Evidence as to User by the Public
43. The evidence of user of the lane was principally of user by the owners of property adjoining the lane. In addition to evidence of user by the inhabitants of 16 to 23 Furrough Cross, there was evidence of user to gain access to and from the land which is now the site of 24 Furrough Cross and the garage built at the back of 7 York Crescent. Mr Brian Grey gave evidence of his father using the lane from 1959 to access the yard that is now the site of 24 Furrough Cross, through double gates and to access the garage he built at the rear of 7 York Crescent. Mrs Lean gave similar evidence. Evidence of use by others was given by Karen McFarlane and by Mrs Lean. Karen McFarlane said that members of the public had walked down the lane over the years. Mrs Lean gave evidence that she had seen members of the public walk up the lane who then said to Mrs Lean that they thought the lane went somewhere.
44. The Respondents produced a number of written statements from individuals in which they describe use of the lane. Some of the statements date from between 1985 and 1987 when Mr and Mrs Lean were seeking to establish a right of way over the lane to access what is now the site of 24 Furrough Cross. A further four witness statements were prepared for the present proceedings. However, none of the makers of these statements attended to give oral evidence and to be cross-examined. In those circumstances, it would not be just to place any weight of their evidence where it is controversial.
Is the southern lane a highway not maintainable at the public expense?
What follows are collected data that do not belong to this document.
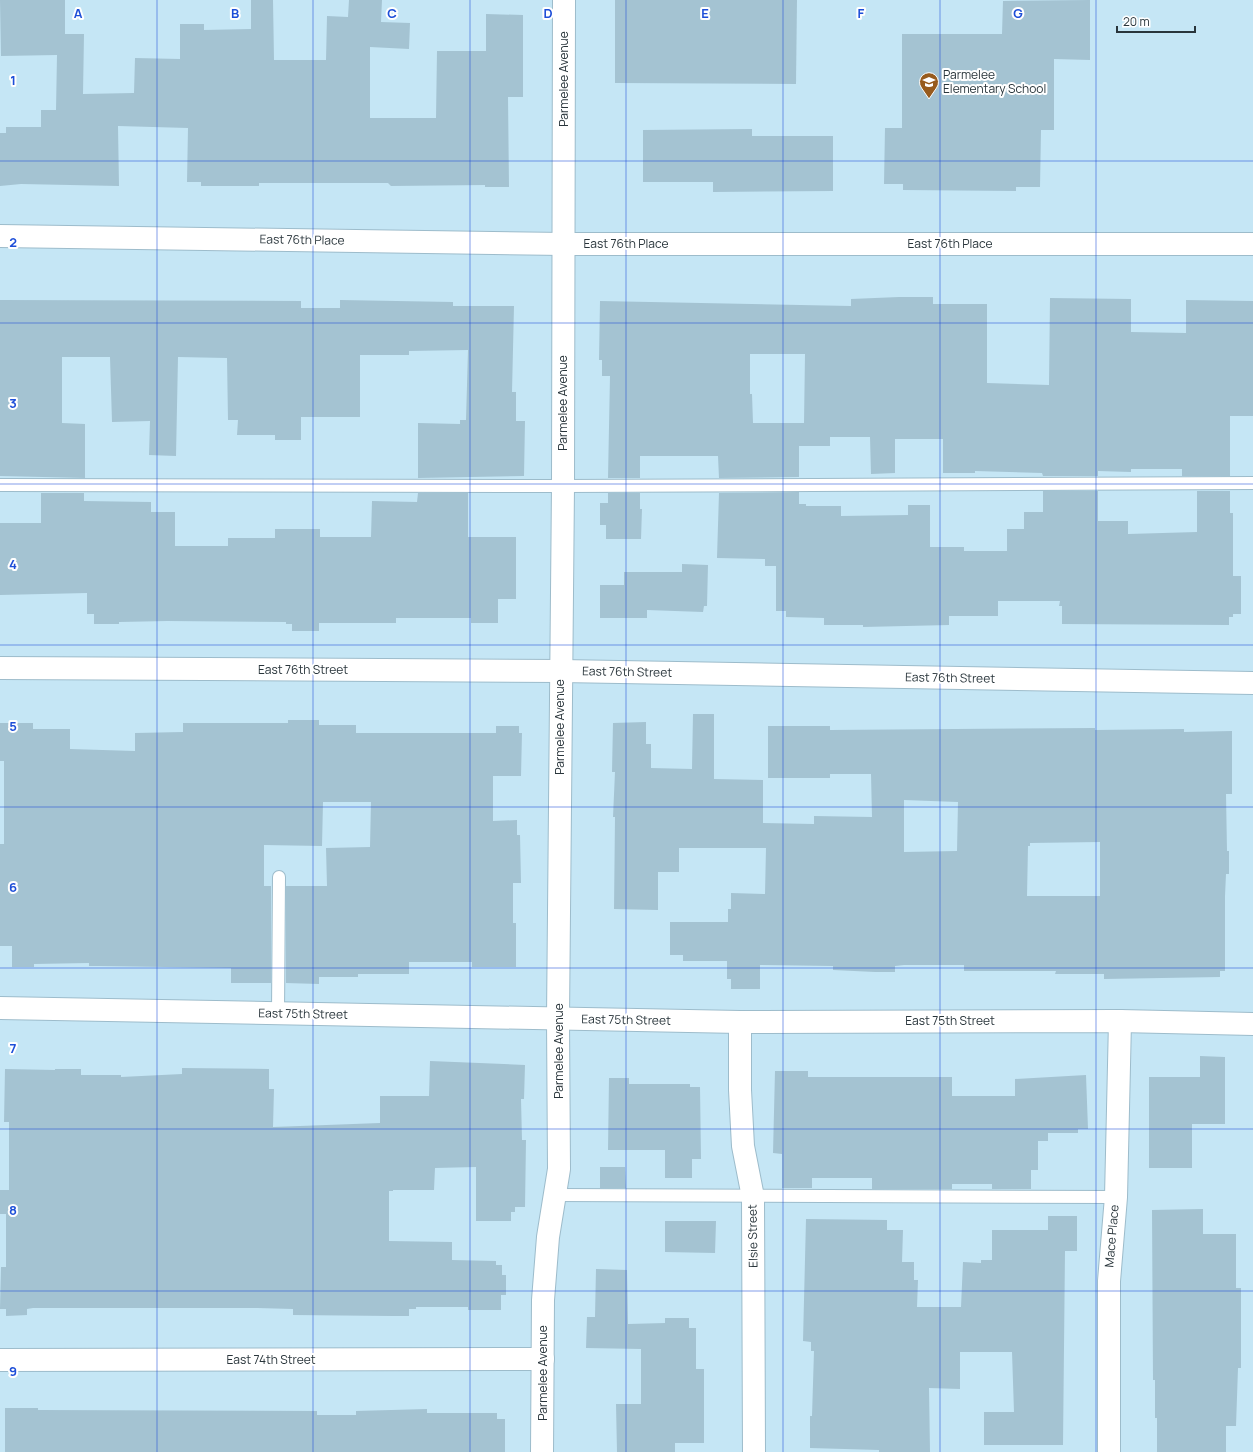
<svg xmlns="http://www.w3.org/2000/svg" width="1253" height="1452" font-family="Manrope,sans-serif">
  <rect width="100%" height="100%" fill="#c5e6f5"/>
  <g fill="#a4c3d2" fill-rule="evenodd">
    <polygon points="0,0 65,0 65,34 84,34 83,94 134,93 135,58 180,59 180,24 204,24 204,30 251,29 251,0 273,0 274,60 326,60 327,16 348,17 349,0 382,0 381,22 410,23 409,49 370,47 370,118 436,118 437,51 486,51 486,14 523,15 523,97 508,97 509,187 485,187 485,185 391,186 388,183 259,183 259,186 201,186 201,182 187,182 188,128 118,126 119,186 21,184 0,186 0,133 6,133 6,127 41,127 41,110 56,110 57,55 1,56"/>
    <polygon points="615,0 797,0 796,84 615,83"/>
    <polygon points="1090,0 1090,60 1054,59 1054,130 1041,130 1040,187 1016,187 1016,191 903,190 903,184 884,184 885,128 902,128 902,34 1002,34 1003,1"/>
    <polygon points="752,129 752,136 833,136 833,191 713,192 713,182 643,182 643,130"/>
    <path d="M899,297H933V304H987V383L1049,385L1050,298L1131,299V332L1186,333V300L1253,301V416H1230V476H1182V469H1131V472L1098,471V476H1043L1042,473L975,471V473H943V439H895V473L871,474L870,437H830V446H799V477L719,478L718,456H640V478H608L610,376H602V360H599L600,301L851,306V299ZM750,354H805L804,423H753L752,394H750Z"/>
    <polygon points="0,300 301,301 301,308 340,308 340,300 453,302 453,306 514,306 512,392 516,392 516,421 525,421 524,476 418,478 418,423 460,424 460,420 466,420 468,350 409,351 409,355 360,355 360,417 301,417 301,440 275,440 275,435 237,435 238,420 228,420 227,358 178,357 176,456 149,455 150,421 112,422 110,357 62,357 62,423 85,424 85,478 0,476"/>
    <polygon points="1043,491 1098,491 1098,521 1128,521 1128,534 1197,532 1197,491 1230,491 1230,513 1233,513 1233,576 1241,576 1241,614 1233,614 1233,617 1229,617 1229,625 1062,624 1062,606 1059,606 1060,601 998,601 998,616 949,616 949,625 863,627 863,625 824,625 824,618 786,617 786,611 776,611 776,566 765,566 765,559 717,558 719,493 799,492 799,504 806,504 806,506 841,506 841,516 908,515 908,505 930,505 930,547 964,547 964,551 1007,551 1007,529 1024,529 1024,512 1043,512"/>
    <polygon points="41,493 84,493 84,501 151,502 151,512 175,512 175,546 228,546 228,538 275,538 275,529 320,529 320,537 371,537 372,501 417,502 418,493 468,493 468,537 516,537 516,599 498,599 498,623 471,623 471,618 396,618 396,623 319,623 319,631 292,631 292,624 286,624 286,622 167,621 119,622 119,624 94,624 94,614 87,614 87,593 0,595 0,523 41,523"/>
    <polygon points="608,493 640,493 640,509 642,509 641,539 606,539 606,525 600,525 600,503 608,503"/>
    <polygon points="682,564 708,565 707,606 704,606 703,612 647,610 647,618 600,618 600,585 624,585 624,572 682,572"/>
    <path d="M693,714H714V779L763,780V823L814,824V816L872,817L871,774H830V778H768V726H830V730L1095,728V730L1184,729V732L1232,731V794H1226L1227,851H1229V874H1226L1225,896V971H1220V977L1104,979V974H1055L1056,971H964V965H904L895,966V972H875L833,970V966L760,965V989H731V979H727V961H683V955H670V922H728V909H731V893L765,894L766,848H679V872H658V910L614,909L615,817H613L615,772H612L613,723L646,722V744H651V768L692,769ZM904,800L958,802L957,851L904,852ZM1100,842V896H1027L1028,846H1030V843Z"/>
    <polygon points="288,720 319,720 319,725 356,725 356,733 496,733 496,726 519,726 519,733 522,733 521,776 493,776 493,821 517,820 517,835 520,835 521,883 513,883 513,923 516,923 516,967 472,967 472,962 409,962 409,974 358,974 358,977 319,977 319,984 286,983 286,886 327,886 326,848 370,847 371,802 323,802 322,846 264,845 264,886 271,886 271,983 231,983 231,968 99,966 89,966 89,963 34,964 34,967 12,967 12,946 0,946 0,844 4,844 4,761 0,761 0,723 33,723 33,729 70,729 70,749 135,751 135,733 183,732 183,723 288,723"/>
    <polygon points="1200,1056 1225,1057 1225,1124 1192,1124 1192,1168 1149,1168 1149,1077 1200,1077"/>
    <polygon points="430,1061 525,1065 524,1099 521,1099 522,1140 526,1140 525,1207 515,1207 515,1212 511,1212 511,1221 476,1221 476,1167 435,1168 434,1190 393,1190 393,1191 389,1191 389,1241 452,1242 452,1260 496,1261 496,1265 502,1265 502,1275 506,1275 506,1295 501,1295 501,1310 468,1310 468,1307 416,1307 416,1309 409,1309 409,1316 392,1316 293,1315 293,1309 257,1308 33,1308 27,1309 27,1315 6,1316 6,1309 0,1309 1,1267 6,1267 6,1214 0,1214 0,1190 9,1190 9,1122 4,1122 5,1069 55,1070 55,1069 81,1069 81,1075 121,1075 121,1077 182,1074 182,1068 269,1069 269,1089 274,1089 273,1127 380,1123 380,1096 429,1096"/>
    <polygon points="775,1071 808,1071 808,1077 952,1077 952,1096 1015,1096 1015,1079 1086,1075 1088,1129 1078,1129 1078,1133 1048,1133 1048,1141 1038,1141 1038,1170 1031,1170 1031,1189 992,1189 992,1184 952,1184 952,1189 872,1189 872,1178 812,1178 812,1188 782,1188 782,1154 773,1153"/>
    <polygon points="609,1078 629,1078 629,1084 690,1084 690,1087 700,1087 701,1159 692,1159 692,1178 665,1178 665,1150 608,1150"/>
    <polygon points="600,1167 625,1167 626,1188 600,1188"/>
    <polygon points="1203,1209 1203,1234 1236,1234 1236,1288 1241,1288 1241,1368 1238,1368 1236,1426 1226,1426 1226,1452 1157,1452 1157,1418 1155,1418 1155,1380 1153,1380 1152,1210"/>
    <polygon points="1048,1216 1077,1216 1077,1251 1065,1251 1063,1445 984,1445 984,1412 1014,1412 1012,1352 960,1352 960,1389 929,1388 930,1452 879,1452 879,1450 810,1448 810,1416 812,1416 814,1351 811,1351 811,1342 803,1341 806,1219 887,1220 887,1230 903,1230 902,1262 914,1262 914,1280 918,1280 917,1307 961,1307 963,1262 981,1263 981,1260 992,1260 992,1230 1048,1230"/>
    <polygon points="665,1221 716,1221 715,1253 665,1252"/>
    <polygon points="596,1269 627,1270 628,1324 665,1323 665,1318 689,1318 689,1328 696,1328 696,1369 704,1369 704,1443 675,1443 675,1452 617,1452 616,1404 641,1404 641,1349 586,1348 587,1317 595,1317"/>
    <polygon points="5,1408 38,1408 38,1410 317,1411 317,1415 356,1415 356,1411 427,1409 427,1413 497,1413 497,1419 505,1419 505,1452 5,1452"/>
  </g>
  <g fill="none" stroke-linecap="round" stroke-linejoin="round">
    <defs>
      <g id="lane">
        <polyline points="0,485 563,486 1253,483"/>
        <polyline points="278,1013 279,877"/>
        <polyline points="555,1195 1116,1197"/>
      </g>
      <g id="street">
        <polyline points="0,236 564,244 1253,244"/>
        <polyline points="0,668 561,671 1253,683"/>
        <polyline points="0,1008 740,1022 1120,1021 1253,1024"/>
        <polyline points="740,1022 740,1090 743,1146 753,1197 754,1452"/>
        <polyline points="0,1360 543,1359"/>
        <polyline points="542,1452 543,1300 548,1237 559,1169 558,1019 563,486 564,0"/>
        <polyline points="1109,1452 1109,1281 1116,1197 1120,1021"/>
      </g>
    </defs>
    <use href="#lane" stroke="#9dbccb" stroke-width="14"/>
    <use href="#street" stroke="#9dbccb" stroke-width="24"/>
    <use href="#lane" stroke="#fff" stroke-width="12"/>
    <use href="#street" stroke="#fff" stroke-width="22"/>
  </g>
  <path fill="none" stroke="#1d4ed8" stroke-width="1" stroke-opacity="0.55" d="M157,0V1452M313,0V1452M470,0V1452M626,0V1452M783,0V1452M940,0V1452M1096,0V1452M0,161H1253M0,323H1253M0,484H1253M0,645H1253M0,807H1253M0,968H1253M0,1129H1253M0,1291H1253"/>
  <defs>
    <symbol id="school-pin" viewBox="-11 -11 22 30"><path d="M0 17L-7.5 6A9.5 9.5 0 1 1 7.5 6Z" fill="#975b1d" stroke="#fff"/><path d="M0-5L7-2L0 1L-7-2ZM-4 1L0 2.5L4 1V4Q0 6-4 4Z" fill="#fff"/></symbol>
  </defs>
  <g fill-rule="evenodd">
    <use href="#school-pin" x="918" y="71" width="22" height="30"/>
  </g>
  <g text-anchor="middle" stroke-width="4" stroke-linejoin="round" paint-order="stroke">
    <g font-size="12" fill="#29353b" stroke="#fff" text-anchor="start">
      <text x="943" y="79">Parmelee<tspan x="943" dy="14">Elementary School</tspan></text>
    </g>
    <g font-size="12" fill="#29353b" stroke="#fff">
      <text transform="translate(564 79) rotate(-90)" y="4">Parmelee Avenue</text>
      <text transform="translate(302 240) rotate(1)" y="4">East 76th Place</text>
      <text x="626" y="248">East 76th Place</text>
      <text x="950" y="248">East 76th Place</text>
      <text transform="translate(563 403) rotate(-90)" y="4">Parmelee Avenue</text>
      <text x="303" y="674">East 76th Street</text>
      <text transform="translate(627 672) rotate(1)" y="4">East 76th Street</text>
      <text transform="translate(950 678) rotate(1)" y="4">East 76th Street</text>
      <text transform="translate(560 727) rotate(-90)" y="4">Parmelee Avenue</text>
      <text transform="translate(303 1014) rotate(1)" y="4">East 75th Street</text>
      <text transform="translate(626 1020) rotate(1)" y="4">East 75th Street</text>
      <text x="950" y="1025">East 75th Street</text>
      <text transform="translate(559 1051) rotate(-90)" y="4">Parmelee Avenue</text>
      <text transform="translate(753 1236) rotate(-91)" y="4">Elsie Street</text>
      <text transform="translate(1112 1236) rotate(-85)" y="4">Mace Place</text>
      <text x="271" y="1364">East 74th Street</text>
      <text transform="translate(543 1373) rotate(-90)" y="4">Parmelee Avenue</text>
    </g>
  </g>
  <g font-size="13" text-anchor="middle" font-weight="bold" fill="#1d4ed8" stroke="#fff" stroke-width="4" stroke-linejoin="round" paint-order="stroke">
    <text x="78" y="18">A</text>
    <text x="235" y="18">B</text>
    <text x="392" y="18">C</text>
    <text x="548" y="18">D</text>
    <text x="705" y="18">E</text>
    <text x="861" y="18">F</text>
    <text x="1018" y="18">G</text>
    <text x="13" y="85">1</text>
    <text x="13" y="247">2</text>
    <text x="13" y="408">3</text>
    <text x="13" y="569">4</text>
    <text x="13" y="731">5</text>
    <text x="13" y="892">6</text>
    <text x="13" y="1053">7</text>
    <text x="13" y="1215">8</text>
    <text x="13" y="1376">9</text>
  </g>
  <path d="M1117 26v6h78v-6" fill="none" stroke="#29353b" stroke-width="2"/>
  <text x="1123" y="26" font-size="12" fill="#29353b" stroke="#ffffff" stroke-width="3" paint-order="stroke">20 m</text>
</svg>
45. The southern lane has the physical attributes of a highway. It is a lane or road and it connects to the public highway. There is nothing to prevent its use by the general public. It has been used by a number of people over the years, being the occupants of 17 to 23 Furrough Cross and the yard, now 24 Furrough Cross and by Mr Gray and Mr Lean to access the garage at the rear of 7 York Crescent. It has also been used by visitors to those properties. It has been so used for a period in excess of 20 years. No evidence has been produced to establish that the owners of those properties have a private right of way over the southern lane. Mr Bell has referred to a predecessor in title being granted a right of way by a deed made between Samuel Fox and Mr Thomas dated 11 th March 1852 but no copy of that deed was produced. Had it been necessary for me to decide if the southern lane was a highway I would on balance have found that it was. The position might have been different had evidence been produced of the grant of private rights of way over the southern lane in favour of the owners of 17 to 23 Furrough Cross.
Conclusions
46. The Applicants have established that they have been in adverse possession of the disputed land for a period in excess of 12 years. The disputed land is not part of a public highway maintainable at the public expense. If it is part of a highway not maintainable at the public expense, this will not prevent title being obtained by adverse possession. I shall direct the Chief Land Registrar to give effect to the application of the Applicants to be registered with possessory title to the disputed land.
Costs
47. My preliminary view is that the Respondents must pay the Applicants’ costs of the proceedings, to be assessed. The Applicants have succeeded. It would be just for costs to follow the event. Any party who wishes to submit that some different order should be made as to costs should serve written submissions on the Tribunal and on the other party by 5pm on 29 th October 2014.